Food autonomy is an important goal for sovereignty; therefore the governments should have an interest in heightening nutritional yield. However, genetically modified organisms can disrupt existing eco-systems. These existing eco-systems may play a key role in ecological balance, on which human lives depend. Existing eco-systems must be protected from genetically modified organisms.
I project to genetically modify cyanobacteria to enhance the production of proteins in bacteria. Cynobacteria are easy to grow in bioreactors and produce a high yield while being more water-efficient than other plant-based proteins.
Food autonomy is an important goal for sovereignty; therefore the governments should have an interest in heightening nutritional yield. However, genetically modified organisms can disrupt existing eco-systems. These existing eco-systems may play a key role in ecological balance, on which human lives depend. Existing eco-systems must be protected from genetically modified organisms.
Governance policy goals may be:
A. Prevent leakage into existing ecosystems
B. Have society trust food containing Genetically Modified Microorganisms (GMM)

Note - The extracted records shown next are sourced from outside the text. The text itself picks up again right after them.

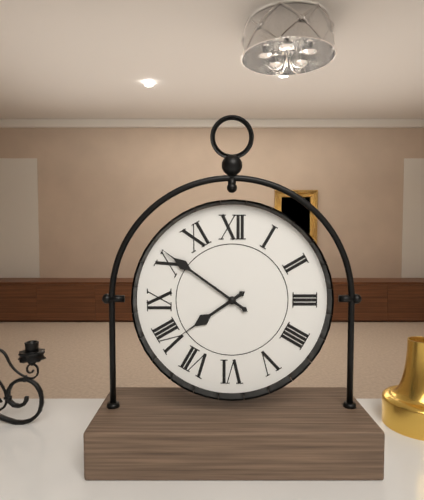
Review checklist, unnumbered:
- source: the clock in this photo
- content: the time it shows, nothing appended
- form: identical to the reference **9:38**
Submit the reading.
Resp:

C. Promote resource-efficiency above scaling production
Governmental actions to A. prevent leakage
A.1. Safe containers
Actors: Cyanobacteria farming company, industrial designers & bioreactor manufacturers, Health and Safety Executive UK (HSE)
• Purpose:
Build an environment from which the bacteria containing engineered genetics cannot escape. According to U.S.A.’s National Institute of Health’s guideline, a genetic modified organism escape rate below 1 in 108 cells is safe, which several biocontainment systems provide. (Varma et al., 2024)
• Design:
Bioreactor with maximal safety standard.
• Assumptions:
Bioreactors can fully prevent leakage. It is possible to clean the bioreactors without risking leakage.
• Failure:
Engineered DNA could be exchanged in the natural environment, rendering the natural environment more saturated with the substance that was initially developed for human mining.
• Success: GEOs present no threat to indigenous ecologies.

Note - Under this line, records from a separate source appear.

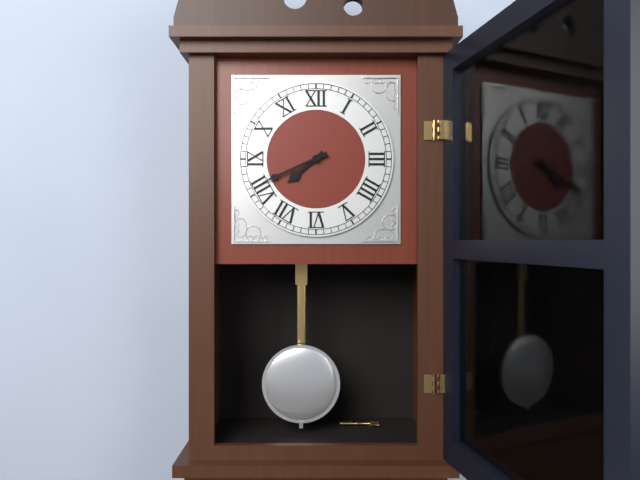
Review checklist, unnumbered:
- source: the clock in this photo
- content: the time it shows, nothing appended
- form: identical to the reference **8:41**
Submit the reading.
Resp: **7:41**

A.2. Synthetic Self-destruction
Actors: Scientists, collaboration across academic and companies conducting research
Purpose:
Engineer the GMM to self-destruct when escaping the built environment: When bacteria escape the bioreactor, the change of environmental features initiates the production of toxic proteins killing the bacteria. Another possibility is to initiate the knockout of genes necessary for competing with indigenous bacteria. Research in this direction is gaining momentum, even though most GMMs are cultivated in especially safe containers and labs.
Assumption:
When exiting the built environment, the environmental conditions change significantly (light, ph, temperature, etc).
Failure:
If self-destruction fails, the genetic pool can contaminate indigenous ecologies. One downside, which is not yet a failure, is that the environmental needs of GMMs with inbuilt auxotrophy become more specific and might require more effort and energy.
Success:
Even when spilling into indigenous ecologies, GMMs are no threat,
A.3 & B.1: Environmental Impact Assessment
Actors: Scientists and their institutions, Health and Safety Executive UK (HSE), the public
Purpose:
It is required to submit a risk assessment to the government, which, with some reservations about competitive information, is available to the public. Safety measures to prevent threats to the environment are required by the HSE.
Design:
Risk assessment about potential risks for the human and for the environment and premises are registered.
Assumptions:
Scientists and companies follow the regulations. If followed, the regulations prevent threats to the environment and to the human.
Failure:
Breeches of the regulations go unnoticed. If an event occurs that was not considered in risk assessment, it may still cause GMMs to contaminate indigenous ecosystems.
Success:
By being demanding in the risk assessment, the probability for a spread reduces.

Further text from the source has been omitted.